**ACTIVITY:** Reproduce the rows below, replacing every occurrence of "противника" with "врага" and leaving everything else unchanged.

**RECORDS SUPPLIED:**
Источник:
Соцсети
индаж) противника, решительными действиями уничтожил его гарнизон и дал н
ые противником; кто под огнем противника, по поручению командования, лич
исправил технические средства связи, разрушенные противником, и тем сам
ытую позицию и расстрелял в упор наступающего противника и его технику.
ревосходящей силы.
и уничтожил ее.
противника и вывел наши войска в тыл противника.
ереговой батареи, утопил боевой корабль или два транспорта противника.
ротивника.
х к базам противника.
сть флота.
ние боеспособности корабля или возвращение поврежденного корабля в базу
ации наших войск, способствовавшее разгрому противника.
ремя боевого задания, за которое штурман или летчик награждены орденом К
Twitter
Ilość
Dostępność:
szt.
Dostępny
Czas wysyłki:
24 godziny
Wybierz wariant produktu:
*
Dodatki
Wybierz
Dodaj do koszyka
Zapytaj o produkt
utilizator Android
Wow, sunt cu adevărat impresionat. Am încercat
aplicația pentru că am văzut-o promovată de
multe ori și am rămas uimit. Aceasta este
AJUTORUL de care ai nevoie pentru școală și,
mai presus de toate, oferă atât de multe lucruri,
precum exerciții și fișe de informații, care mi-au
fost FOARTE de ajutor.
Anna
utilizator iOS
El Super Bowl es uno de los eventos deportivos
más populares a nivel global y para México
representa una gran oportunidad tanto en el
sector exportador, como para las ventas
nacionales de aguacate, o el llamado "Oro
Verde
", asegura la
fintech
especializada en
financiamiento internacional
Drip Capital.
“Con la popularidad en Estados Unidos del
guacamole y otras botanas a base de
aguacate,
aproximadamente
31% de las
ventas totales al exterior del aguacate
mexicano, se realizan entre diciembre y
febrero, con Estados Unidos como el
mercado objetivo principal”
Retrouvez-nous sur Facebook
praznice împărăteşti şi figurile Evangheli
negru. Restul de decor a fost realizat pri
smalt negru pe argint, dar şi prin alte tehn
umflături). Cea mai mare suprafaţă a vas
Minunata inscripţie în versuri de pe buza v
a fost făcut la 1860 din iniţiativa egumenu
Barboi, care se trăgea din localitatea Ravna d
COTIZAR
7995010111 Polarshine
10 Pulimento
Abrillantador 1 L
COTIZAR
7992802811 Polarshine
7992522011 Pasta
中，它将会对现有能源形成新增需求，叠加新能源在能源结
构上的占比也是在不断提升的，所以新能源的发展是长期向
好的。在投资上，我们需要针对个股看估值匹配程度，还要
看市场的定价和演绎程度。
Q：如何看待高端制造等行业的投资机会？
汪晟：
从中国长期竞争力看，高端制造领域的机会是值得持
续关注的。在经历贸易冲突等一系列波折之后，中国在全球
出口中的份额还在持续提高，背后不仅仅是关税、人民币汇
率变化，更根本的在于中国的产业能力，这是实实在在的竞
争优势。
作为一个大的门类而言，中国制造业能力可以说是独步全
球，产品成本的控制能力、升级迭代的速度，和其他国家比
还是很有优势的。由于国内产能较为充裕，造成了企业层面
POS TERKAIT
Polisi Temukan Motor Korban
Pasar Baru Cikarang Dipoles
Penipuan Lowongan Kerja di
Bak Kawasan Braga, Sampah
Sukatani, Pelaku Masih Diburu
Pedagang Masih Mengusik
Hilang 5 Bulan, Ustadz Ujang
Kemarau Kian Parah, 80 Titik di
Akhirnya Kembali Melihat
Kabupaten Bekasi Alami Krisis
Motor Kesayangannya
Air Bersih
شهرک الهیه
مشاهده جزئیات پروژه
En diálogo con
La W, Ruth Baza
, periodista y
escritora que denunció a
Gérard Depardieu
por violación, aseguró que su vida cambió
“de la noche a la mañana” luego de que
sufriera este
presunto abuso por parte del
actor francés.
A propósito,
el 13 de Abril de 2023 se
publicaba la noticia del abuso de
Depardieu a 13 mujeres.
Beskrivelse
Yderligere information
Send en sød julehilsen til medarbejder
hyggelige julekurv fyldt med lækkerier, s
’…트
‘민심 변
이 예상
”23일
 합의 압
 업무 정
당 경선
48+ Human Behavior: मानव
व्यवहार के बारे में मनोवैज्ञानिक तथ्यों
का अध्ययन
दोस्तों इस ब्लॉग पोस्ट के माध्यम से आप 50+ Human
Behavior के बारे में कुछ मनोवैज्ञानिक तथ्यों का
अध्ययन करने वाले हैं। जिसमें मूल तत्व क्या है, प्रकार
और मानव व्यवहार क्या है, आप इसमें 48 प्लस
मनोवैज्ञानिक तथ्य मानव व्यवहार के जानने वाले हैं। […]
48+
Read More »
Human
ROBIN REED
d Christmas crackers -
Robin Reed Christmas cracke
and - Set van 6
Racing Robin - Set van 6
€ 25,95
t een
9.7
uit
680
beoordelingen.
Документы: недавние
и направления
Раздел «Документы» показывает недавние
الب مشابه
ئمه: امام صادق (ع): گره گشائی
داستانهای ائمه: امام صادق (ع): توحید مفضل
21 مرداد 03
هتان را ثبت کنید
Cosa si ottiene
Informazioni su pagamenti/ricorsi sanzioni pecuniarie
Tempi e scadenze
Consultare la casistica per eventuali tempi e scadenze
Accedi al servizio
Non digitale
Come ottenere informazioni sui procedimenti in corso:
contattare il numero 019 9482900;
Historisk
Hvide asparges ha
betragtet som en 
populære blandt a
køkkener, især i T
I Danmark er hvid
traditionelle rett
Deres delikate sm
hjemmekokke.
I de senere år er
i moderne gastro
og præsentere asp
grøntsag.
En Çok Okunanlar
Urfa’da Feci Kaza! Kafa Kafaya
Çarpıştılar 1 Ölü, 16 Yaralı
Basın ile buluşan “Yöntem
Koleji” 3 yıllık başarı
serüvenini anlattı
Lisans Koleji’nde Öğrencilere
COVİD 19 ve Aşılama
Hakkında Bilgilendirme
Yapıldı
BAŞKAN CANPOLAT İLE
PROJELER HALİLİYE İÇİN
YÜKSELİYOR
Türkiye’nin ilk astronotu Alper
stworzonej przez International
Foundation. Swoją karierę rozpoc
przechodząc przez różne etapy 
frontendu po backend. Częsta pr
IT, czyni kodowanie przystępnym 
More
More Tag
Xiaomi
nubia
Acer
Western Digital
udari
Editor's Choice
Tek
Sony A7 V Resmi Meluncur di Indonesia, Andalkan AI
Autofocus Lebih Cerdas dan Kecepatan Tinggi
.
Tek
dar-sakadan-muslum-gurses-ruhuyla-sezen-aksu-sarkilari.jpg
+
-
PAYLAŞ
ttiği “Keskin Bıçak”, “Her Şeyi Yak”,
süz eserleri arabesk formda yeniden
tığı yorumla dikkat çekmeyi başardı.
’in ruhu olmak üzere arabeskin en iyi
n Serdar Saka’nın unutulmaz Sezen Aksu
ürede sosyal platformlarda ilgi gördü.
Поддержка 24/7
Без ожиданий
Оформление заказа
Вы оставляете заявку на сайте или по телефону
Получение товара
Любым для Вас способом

**ANSWER TO THIS PROBLEM:**
Источник:
Соцсети
индаж) врага, решительными действиями уничтожил его гарнизон и дал н
ые противником; кто под огнем врага, по поручению командования, лич
исправил технические средства связи, разрушенные противником, и тем сам
ытую позицию и расстрелял в упор наступающего врага и его технику.
ревосходящей силы.
и уничтожил ее.
врага и вывел наши войска в тыл врага.
ереговой батареи, утопил боевой корабль или два транспорта врага.
ротивника.
х к базам врага.
сть флота.
ние боеспособности корабля или возвращение поврежденного корабля в базу
ации наших войск, способствовавшее разгрому врага.
ремя боевого задания, за которое штурман или летчик награждены орденом К
Twitter
Ilość
Dostępność:
szt.
Dostępny
Czas wysyłki:
24 godziny
Wybierz wariant produktu:
*
Dodatki
Wybierz
Dodaj do koszyka
Zapytaj o produkt
utilizator Android
Wow, sunt cu adevărat impresionat. Am încercat
aplicația pentru că am văzut-o promovată de
multe ori și am rămas uimit. Aceasta este
AJUTORUL de care ai nevoie pentru școală și,
mai presus de toate, oferă atât de multe lucruri,
precum exerciții și fișe de informații, care mi-au
fost FOARTE de ajutor.
Anna
utilizator iOS
El Super Bowl es uno de los eventos deportivos
más populares a nivel global y para México
representa una gran oportunidad tanto en el
sector exportador, como para las ventas
nacionales de aguacate, o el llamado "Oro
Verde
", asegura la
fintech
especializada en
financiamiento internacional
Drip Capital.
“Con la popularidad en Estados Unidos del
guacamole y otras botanas a base de
aguacate,
aproximadamente
31% de las
ventas totales al exterior del aguacate
mexicano, se realizan entre diciembre y
febrero, con Estados Unidos como el
mercado objetivo principal”
Retrouvez-nous sur Facebook
praznice împărăteşti şi figurile Evangheli
negru. Restul de decor a fost realizat pri
smalt negru pe argint, dar şi prin alte tehn
umflături). Cea mai mare suprafaţă a vas
Minunata inscripţie în versuri de pe buza v
a fost făcut la 1860 din iniţiativa egumenu
Barboi, care se trăgea din localitatea Ravna d
COTIZAR
7995010111 Polarshine
10 Pulimento
Abrillantador 1 L
COTIZAR
7992802811 Polarshine
7992522011 Pasta
中，它将会对现有能源形成新增需求，叠加新能源在能源结
构上的占比也是在不断提升的，所以新能源的发展是长期向
好的。在投资上，我们需要针对个股看估值匹配程度，还要
看市场的定价和演绎程度。
Q：如何看待高端制造等行业的投资机会？
汪晟：
从中国长期竞争力看，高端制造领域的机会是值得持
续关注的。在经历贸易冲突等一系列波折之后，中国在全球
出口中的份额还在持续提高，背后不仅仅是关税、人民币汇
率变化，更根本的在于中国的产业能力，这是实实在在的竞
争优势。
作为一个大的门类而言，中国制造业能力可以说是独步全
球，产品成本的控制能力、升级迭代的速度，和其他国家比
还是很有优势的。由于国内产能较为充裕，造成了企业层面
POS TERKAIT
Polisi Temukan Motor Korban
Pasar Baru Cikarang Dipoles
Penipuan Lowongan Kerja di
Bak Kawasan Braga, Sampah
Sukatani, Pelaku Masih Diburu
Pedagang Masih Mengusik
Hilang 5 Bulan, Ustadz Ujang
Kemarau Kian Parah, 80 Titik di
Akhirnya Kembali Melihat
Kabupaten Bekasi Alami Krisis
Motor Kesayangannya
Air Bersih
شهرک الهیه
مشاهده جزئیات پروژه
En diálogo con
La W, Ruth Baza
, periodista y
escritora que denunció a
Gérard Depardieu
por violación, aseguró que su vida cambió
“de la noche a la mañana” luego de que
sufriera este
presunto abuso por parte del
actor francés.
A propósito,
el 13 de Abril de 2023 se
publicaba la noticia del abuso de
Depardieu a 13 mujeres.
Beskrivelse
Yderligere information
Send en sød julehilsen til medarbejder
hyggelige julekurv fyldt med lækkerier, s
’…트
‘민심 변
이 예상
”23일
 합의 압
 업무 정
당 경선
48+ Human Behavior: मानव
व्यवहार के बारे में मनोवैज्ञानिक तथ्यों
का अध्ययन
दोस्तों इस ब्लॉग पोस्ट के माध्यम से आप 50+ Human
Behavior के बारे में कुछ मनोवैज्ञानिक तथ्यों का
अध्ययन करने वाले हैं। जिसमें मूल तत्व क्या है, प्रकार
और मानव व्यवहार क्या है, आप इसमें 48 प्लस
मनोवैज्ञानिक तथ्य मानव व्यवहार के जानने वाले हैं। […]
48+
Read More »
Human
ROBIN REED
d Christmas crackers -
Robin Reed Christmas cracke
and - Set van 6
Racing Robin - Set van 6
€ 25,95
t een
9.7
uit
680
beoordelingen.
Документы: недавние
и направления
Раздел «Документы» показывает недавние
الب مشابه
ئمه: امام صادق (ع): گره گشائی
داستانهای ائمه: امام صادق (ع): توحید مفضل
21 مرداد 03
هتان را ثبت کنید
Cosa si ottiene
Informazioni su pagamenti/ricorsi sanzioni pecuniarie
Tempi e scadenze
Consultare la casistica per eventuali tempi e scadenze
Accedi al servizio
Non digitale
Come ottenere informazioni sui procedimenti in corso:
contattare il numero 019 9482900;
Historisk
Hvide asparges ha
betragtet som en 
populære blandt a
køkkener, især i T
I Danmark er hvid
traditionelle rett
Deres delikate sm
hjemmekokke.
I de senere år er
i moderne gastro
og præsentere asp
grøntsag.
En Çok Okunanlar
Urfa’da Feci Kaza! Kafa Kafaya
Çarpıştılar 1 Ölü, 16 Yaralı
Basın ile buluşan “Yöntem
Koleji” 3 yıllık başarı
serüvenini anlattı
Lisans Koleji’nde Öğrencilere
COVİD 19 ve Aşılama
Hakkında Bilgilendirme
Yapıldı
BAŞKAN CANPOLAT İLE
PROJELER HALİLİYE İÇİN
YÜKSELİYOR
Türkiye’nin ilk astronotu Alper
stworzonej przez International
Foundation. Swoją karierę rozpoc
przechodząc przez różne etapy 
frontendu po backend. Częsta pr
IT, czyni kodowanie przystępnym 
More
More Tag
Xiaomi
nubia
Acer
Western Digital
udari
Editor's Choice
Tek
Sony A7 V Resmi Meluncur di Indonesia, Andalkan AI
Autofocus Lebih Cerdas dan Kecepatan Tinggi
.
Tek
dar-sakadan-muslum-gurses-ruhuyla-sezen-aksu-sarkilari.jpg
+
-
PAYLAŞ
ttiği “Keskin Bıçak”, “Her Şeyi Yak”,
süz eserleri arabesk formda yeniden
tığı yorumla dikkat çekmeyi başardı.
’in ruhu olmak üzere arabeskin en iyi
n Serdar Saka’nın unutulmaz Sezen Aksu
ürede sosyal platformlarda ilgi gördü.
Поддержка 24/7
Без ожиданий
Оформление заказа
Вы оставляете заявку на сайте или по телефону
Получение товара
Любым для Вас способом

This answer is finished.